(Exercise prompt): Could you continue the policy proposal on using public IP addresses in private networks, shown below, picking up right after its last sentence?

(Document excerpt):
[Start of Attachment]
Technical Translation: In some cases these are private networks, and in other cases these are Virtual Private Networks (VPN) using a common layer 3 transport. When these networks connect, there is the possibility that addresses assigned in good faith on one network may overlap addresses assigned in good faith on the other. This will cause routing instability and reachability problems.
How this has been handled in the past? With or without the knowledge of the upstream provider, public IP addresses are already being used for these private networks. There is currently one specific company working with ELI for creating several of these "E-911 connected" private networks. This company has already obtained several different blocks from multiple large ISPs.
Why bring this proposal to the table now? Two reasons exist:
1) to make the entire community aware of this situation, and,
2) to provide a clearly documented solution that is supported by ARIN and the Internet community.
Apr 2004 1st Day of Conference: Vote on yes or no to implement use of Public IP's for Private use when requirements are met. The initial vote should solely be based on "should we allow this to happen for company X if they fit the approved requirements list."
Apr 2004 2nd Day of Conference: Vote on requirements and supporting questions detailed below in *proposal step 2. The second day/session will be used to vote in or out what will comprise the "approved requirements and who does the assigning".
*Policy proposal step 2
Several issues remain should this proposal pass.
1. Should a special block of IP addresses be set aside for this application as suggested in the earlier work by Jim Guichard?
a. Pro: This approach will potentially consume fewer addresses.
b. Con: Networks using IP addresses for this purpose already exist and the operators will not want to renumber. A grandfather clause would be needed to protect those that are already using IP addresses in this manner.
2. Who should assign these IP's? Upstream and ARIN?
a. Upstream Pro: Sometimes this is appropriate if the private network has an ISP that can accommodate the request.
[End of Attachment]
(Given data):
[Start of Attachment]
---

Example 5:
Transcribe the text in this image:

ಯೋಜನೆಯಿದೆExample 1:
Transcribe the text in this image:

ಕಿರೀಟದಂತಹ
[End of Attachment]
(Answer area):
b. Upstream Con: Some service providers are their own ISP and need to resort to ARIN for additional address space.
c. ARIN Pro: This is the only choice for major service providers.
d. ARIN Con: This choice incurs more administrative overhead for ARIN.
3. What are the qualifications for an operator to be allocated IP addresses for this application? The following are acceptable applications of this proposal.
a. Emergency Use (Police enforcement organizations, Fire departments, 911 dispatch units)
b. Life support line (i.e. crisis hot lines and hospitals)
c. Layer 3 VPN service providers
d. RFC-2547 public service providers
e. Other private networks not under the same administrative control that must interconnect.
internet-draft-guichard-pe-ce-addr-03.txt. "Address Allocation for PE-CE links within a Provider Provisioned VPN Network," Jim Guichard, et al.
RFC2050. "INTERNET REGISTRY IP ALLOCATION GUIDELINES," Kim Hubbard, Mark Kosters, David Conrad, Daniel Karrenberg, Jon Postel. https://www.rfc-editor.org/rfc/rfc2050.html
RFC2547. "BGP/MPLS VPNs," Eric Rosen, Rakov Rekhter.
RFC1918. "Address Allocation for Private Internets," Yakov Rekhter, Robert Moskowitz, Daniel Karrenberg, Geert Jan de Groot, Eliot Lear.
Timetable for implementation: This policy should be applied immediately, contingent upon final approval by the Board.